▸ **Exercise directions**: Write the next part of the passage on why snow melts sooner around trees, picking up after its final sentence.

On the other hand, tree trunks (which are “dark”) absorb quite a lot of the sunlight. They also emit infrared light, and as the trees heat up they emit more infrared light.
So, in the morning, most of the sunlight falling on the open ground is reflected, while most of the sunlight falling on the tree trunk is absorbed, heating the trees up. The trees emit infrared light to the surroundings, and some of this is absorbed by the snow nearest the tree, causing the snow to melt quicker.
—
There are other possible explanations, however. For instance, at night the ground cools by emitting infrared light to the sky (particularly on a clear, cloudless night). Even though the branches were “leafless”, they would still “block” some of the escaping infrared light, and thus the ground nearer the trees wouldn’t cool as much as the open ground. This would keep the ground a bit warmer, and cause the snow to melt quicker.
[By the way, this is thought to be one of the factors in the so-called “urban heat island” phenomenon. Tall buildings block some of the outgoing infrared light, and thereby reduce the rate of “infrared cooling” at night. This means that those urban areas cool less at night than rural open spaces, leading to higher night-time minimum temperatures (“Tmin”).]
Another possibility is that if the root structure is near the ground, it could be respiring enough to slightly heat the surrounding soil – thus melting the snow slightly quicker. The root structure would be densest closer to the trees (and also the tree trunk would be warmer as mentioned above).

▸ **Dataset rows**:

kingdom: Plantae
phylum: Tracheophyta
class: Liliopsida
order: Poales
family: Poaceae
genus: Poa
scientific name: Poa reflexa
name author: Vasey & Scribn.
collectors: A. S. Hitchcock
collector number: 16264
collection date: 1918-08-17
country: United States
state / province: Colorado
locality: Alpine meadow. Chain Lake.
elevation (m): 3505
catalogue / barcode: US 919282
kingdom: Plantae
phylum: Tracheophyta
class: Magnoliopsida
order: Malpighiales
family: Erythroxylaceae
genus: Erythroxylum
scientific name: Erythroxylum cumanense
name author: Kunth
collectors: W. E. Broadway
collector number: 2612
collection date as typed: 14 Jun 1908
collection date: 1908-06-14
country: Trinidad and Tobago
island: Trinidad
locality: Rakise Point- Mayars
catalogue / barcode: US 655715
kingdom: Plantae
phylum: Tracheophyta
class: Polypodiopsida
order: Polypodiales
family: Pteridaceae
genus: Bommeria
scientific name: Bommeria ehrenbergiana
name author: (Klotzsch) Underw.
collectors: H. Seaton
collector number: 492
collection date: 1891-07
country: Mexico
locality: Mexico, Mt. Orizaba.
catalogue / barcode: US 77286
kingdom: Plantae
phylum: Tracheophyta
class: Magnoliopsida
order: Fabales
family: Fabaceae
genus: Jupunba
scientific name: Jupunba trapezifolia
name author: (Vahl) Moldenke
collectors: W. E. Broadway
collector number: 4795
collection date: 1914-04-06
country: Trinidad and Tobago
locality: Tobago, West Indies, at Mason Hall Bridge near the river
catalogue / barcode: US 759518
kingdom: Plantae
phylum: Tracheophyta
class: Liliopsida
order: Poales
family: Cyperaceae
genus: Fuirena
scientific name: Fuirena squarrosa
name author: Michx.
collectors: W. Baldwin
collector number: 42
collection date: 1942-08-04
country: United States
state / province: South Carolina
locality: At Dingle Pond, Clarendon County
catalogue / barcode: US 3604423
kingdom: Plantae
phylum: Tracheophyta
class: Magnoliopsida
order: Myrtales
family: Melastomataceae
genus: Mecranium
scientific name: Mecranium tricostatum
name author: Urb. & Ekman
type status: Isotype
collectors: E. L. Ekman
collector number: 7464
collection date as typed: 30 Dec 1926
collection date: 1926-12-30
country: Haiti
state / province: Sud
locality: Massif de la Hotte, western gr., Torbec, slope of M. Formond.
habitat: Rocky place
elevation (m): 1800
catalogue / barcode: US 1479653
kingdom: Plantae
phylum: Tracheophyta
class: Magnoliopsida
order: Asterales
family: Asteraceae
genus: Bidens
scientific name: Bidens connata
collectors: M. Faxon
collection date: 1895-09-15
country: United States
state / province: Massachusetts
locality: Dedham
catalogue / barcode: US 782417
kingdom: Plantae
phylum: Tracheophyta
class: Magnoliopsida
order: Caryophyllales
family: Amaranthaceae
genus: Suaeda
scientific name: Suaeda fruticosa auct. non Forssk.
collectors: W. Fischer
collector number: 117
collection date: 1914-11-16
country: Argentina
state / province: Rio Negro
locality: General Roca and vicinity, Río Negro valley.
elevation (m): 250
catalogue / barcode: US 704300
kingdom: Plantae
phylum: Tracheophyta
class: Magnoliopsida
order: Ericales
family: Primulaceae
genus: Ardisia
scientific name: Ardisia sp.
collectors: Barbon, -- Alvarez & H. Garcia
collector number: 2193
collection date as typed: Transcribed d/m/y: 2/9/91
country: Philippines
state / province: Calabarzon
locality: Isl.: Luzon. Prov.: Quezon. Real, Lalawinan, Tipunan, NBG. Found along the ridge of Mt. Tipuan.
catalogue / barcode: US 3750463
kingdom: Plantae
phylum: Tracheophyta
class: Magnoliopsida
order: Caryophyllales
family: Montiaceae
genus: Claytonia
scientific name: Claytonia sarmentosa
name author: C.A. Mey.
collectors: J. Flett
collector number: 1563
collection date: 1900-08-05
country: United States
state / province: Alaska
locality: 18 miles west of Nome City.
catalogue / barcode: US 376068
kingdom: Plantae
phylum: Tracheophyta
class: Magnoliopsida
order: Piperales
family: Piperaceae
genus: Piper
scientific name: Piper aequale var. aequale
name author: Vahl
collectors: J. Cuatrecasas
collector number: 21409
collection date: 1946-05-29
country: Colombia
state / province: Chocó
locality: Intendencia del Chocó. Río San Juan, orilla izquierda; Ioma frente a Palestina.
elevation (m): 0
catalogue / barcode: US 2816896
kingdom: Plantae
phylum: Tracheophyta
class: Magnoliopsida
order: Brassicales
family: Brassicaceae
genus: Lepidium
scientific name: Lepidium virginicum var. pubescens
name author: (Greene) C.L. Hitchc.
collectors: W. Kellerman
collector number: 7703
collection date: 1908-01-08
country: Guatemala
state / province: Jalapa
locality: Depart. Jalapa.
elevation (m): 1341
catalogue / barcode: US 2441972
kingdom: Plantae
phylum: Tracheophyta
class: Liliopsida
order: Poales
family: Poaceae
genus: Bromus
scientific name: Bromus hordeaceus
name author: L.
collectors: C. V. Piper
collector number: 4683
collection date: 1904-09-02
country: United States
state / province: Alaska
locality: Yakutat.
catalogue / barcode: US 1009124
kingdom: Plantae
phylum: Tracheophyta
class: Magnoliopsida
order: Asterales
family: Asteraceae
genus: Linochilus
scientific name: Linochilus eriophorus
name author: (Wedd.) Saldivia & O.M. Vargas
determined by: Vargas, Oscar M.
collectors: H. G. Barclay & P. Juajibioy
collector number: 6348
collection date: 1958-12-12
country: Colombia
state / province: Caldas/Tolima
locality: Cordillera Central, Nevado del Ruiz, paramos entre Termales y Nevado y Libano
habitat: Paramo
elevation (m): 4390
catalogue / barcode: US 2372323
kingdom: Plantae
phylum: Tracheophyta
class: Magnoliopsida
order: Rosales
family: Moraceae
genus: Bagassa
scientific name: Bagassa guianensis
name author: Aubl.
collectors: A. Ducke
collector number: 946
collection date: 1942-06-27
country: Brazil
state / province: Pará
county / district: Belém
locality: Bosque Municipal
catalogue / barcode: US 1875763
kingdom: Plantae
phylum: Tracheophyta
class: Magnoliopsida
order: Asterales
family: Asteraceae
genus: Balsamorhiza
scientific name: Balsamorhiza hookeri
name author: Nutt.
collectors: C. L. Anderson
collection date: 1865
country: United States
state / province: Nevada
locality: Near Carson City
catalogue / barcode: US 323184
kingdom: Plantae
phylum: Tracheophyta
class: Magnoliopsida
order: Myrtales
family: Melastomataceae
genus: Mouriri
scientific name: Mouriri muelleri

▸ **Answer to this problem**:
—
Do you know were your “tree circles” there before sunrise, or did only they form once the sun started shining?
If they only started forming once the sun had risen, then the first explanation seems likely. However, if the “tree circles” were there at night, then one of the other explanations would seem more likely.
Ronan Connolly:
Thankyou for your superb post at June 18, 2014 at 12:54 pm.
It is clear, interesting and informative. I enjoyed it, and I think it to be the best post of this day on WUWT.
Richard
Thanks, Richard!
Ronan Connolly says:
June 18, 2014 at 12:54 pm
“Samuel, that is an excellent example of how trees can alter the local microclimate, and your photos illustrate the phenomenon perfectly! Thanks!”
———————
Ronan, my thoughts EXACTLY, …. but I didn’t know EXACTLY how or why, ….. and thus the reason I took those pictures because there was no way in ell I could have adequately described said “event” in verbal only terms.
And Ronan, thank you for your response, ….. but, …… and I don’t know how to tell you this other than to say, ….. it was of absolutely no value to me in resolving my quandary. Thus I will ignore all of it except for your question of …. “Do you know were your “tree circles” there before sunrise, or did only they form once the sun started shining?”
Ronan, I do not know if said “tree circles” were there before sunrise (daylight). But in my opinion, it is highly likely that they were.
Anyway, I would like to reiterate the fact(s) that those pictures were taken during the “wintertime” on February 08, 2012, around 9 to 9:30 AM …. under heavily overcast skies.
And being “wintertime 2-8-12”, …. those trees are dormant …. and I could not see that clearly before “daylight” …. which does not occur here until like 7:45 to 8:00 AM EST. Thus, no Sunshine, no IR radiation from the soil, no IR from the root structure, no IR from the tree trunks or limbs, …. but potentially a wee bit of IR radiation from the “overcast” cloud layer.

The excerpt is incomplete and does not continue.